*** Opening DATA SHOWN ***

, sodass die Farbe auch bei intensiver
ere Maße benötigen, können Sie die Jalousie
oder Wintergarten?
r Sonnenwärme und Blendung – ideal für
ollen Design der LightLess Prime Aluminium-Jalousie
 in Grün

*** Closing DATA SHOWN ***
*** Opening DATA SHOWN ***

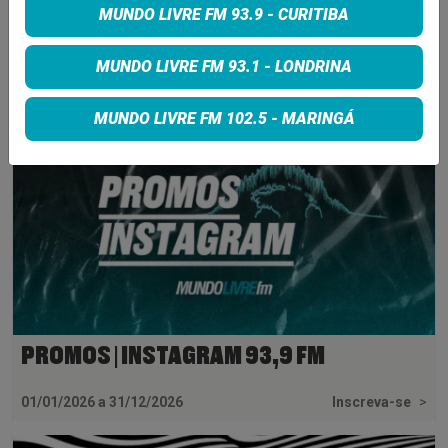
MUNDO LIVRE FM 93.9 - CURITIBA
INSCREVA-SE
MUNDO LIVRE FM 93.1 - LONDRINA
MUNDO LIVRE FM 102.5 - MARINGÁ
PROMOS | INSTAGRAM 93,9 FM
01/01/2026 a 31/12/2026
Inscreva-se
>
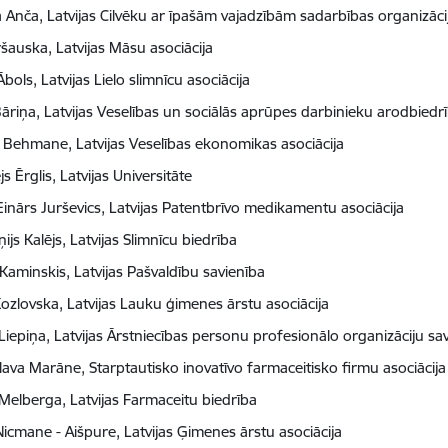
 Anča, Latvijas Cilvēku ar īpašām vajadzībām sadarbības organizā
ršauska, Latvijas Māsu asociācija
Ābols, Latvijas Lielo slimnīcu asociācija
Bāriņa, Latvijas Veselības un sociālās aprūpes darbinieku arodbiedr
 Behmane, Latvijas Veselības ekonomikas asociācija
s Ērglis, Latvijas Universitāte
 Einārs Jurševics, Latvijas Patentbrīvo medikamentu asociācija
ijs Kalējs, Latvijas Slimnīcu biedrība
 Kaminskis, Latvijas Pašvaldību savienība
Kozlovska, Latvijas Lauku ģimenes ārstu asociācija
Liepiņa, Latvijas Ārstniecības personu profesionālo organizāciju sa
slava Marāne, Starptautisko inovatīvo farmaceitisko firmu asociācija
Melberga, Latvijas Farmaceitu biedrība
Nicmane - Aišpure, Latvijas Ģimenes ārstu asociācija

*** Closing DATA SHOWN ***
*** Opening DATA SHOWN ***

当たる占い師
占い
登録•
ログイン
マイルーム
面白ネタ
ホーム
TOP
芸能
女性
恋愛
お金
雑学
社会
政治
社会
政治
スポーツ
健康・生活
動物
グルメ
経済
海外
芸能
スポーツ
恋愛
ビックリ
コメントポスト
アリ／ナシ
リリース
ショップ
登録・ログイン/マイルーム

*** Closing DATA SHOWN ***

EXERCISE DESCRIPTION: Looking over the entries above, how many lines contain the string "LIVRE"? State the number and nothing else.

SOLVED PROBLEM: 3